When you increase the gain you start having cross-talk as you overload individual pixels and the detection kinda bleed across them.
No, this is plan wrong.
Here's what happens typically:
- Lens draws a noisy image (because of photon shot noise - light is noisy, and this noise dominates outside of very light starved places)
- Pixels capture this image - at this stage pixels add such a tiny amount of noise to the signal that is usually irrelevant.
- Signal moves to PGA (programmable gain amplifier) - here the analogue signal is amplified according to selected settings (typically the ISO setting controls this)
- Signal moves to ADC (analogue to digital converter) where it is digitized - this process is slightly noisy, thus some noise is added to the signal
- A raw file is written or the camera processes a JPG and writes it
The reason why there is step 3 is in step 4 noise. If you increase the signal before ADC, the noise that the ADC adds becomes less relevant in comparison. The drawback for amplification is that the signal may "burn", or the ADC operational range is exceeded.
A fun experiment is that you take two shots with identical exposure settings: one at ISO 100, the other at ISO 6400, both in raw format, and then process them in Lightroom or other such raw processor to the same lightness. For practically all today's cameras the ISO 6400 will appear cleaner.
Quantum stuff.
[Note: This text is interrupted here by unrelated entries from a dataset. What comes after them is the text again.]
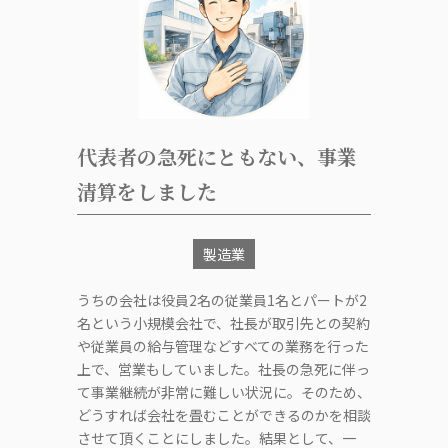
代表者の急死にともない、事業
清算をしました
製造業
うちの会社は役員2名の従業員1名とパートが2
名という小規模会社で、社長が取引先との契約
や従業員の給与管理などすべての業務を行った
上で、営業もしていました。社長の急死に伴っ
て事業継続が非常に難しい状況に。そのため、
どうすれば会社を畳むことができるのかを相談
させて頂くことにしました。結果として、一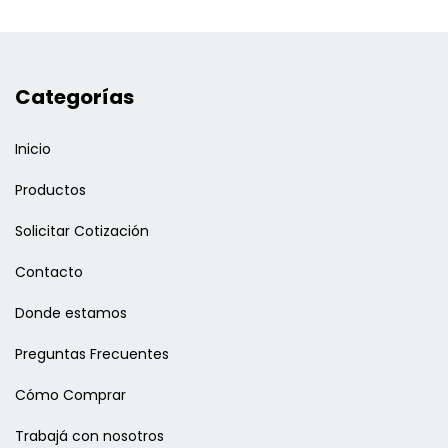
Categorías
Inicio
Productos
Solicitar Cotización
Contacto
Donde estamos
Preguntas Frecuentes
Cómo Comprar
Trabajá con nosotros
Electrons and photons are discrete packets of energy.
It also comes from my wife when I whip out the DSLR at a particularly interesting location while on vacation and say "I'll just be a minute..."
The source is quantum in nature. Every now and then an electron will break through and light up the pixel. Not much can be done about it happening, but software can "fix" things sometimes.
The kids! That’s where the noise comes from. I struggle to find anything that can create more noise than them 😖
What is noise?
Typically noise is deviation from the expected value. Expected value can be measured by taking multiple samples and the more samples you get, the more precise the expected value will be. In practise expected value is the average of the samples. Thus noise is deviation from that. Signal to noise ratio (SNR) tells you how much noise there is.
But where does noise REALLY come from?
Light itself is noisy - light particles, photons, hit the image plane randomly, following poisson distribution. Thus the image that the lens draws is in itself noisy. The more light particles you collect, the larger the SNR will be.
Almost all the noise in the raw-file data comes from randomness of light.
Image sensor adds a tiny little amount to this and it's irrelevant unless very little light is present.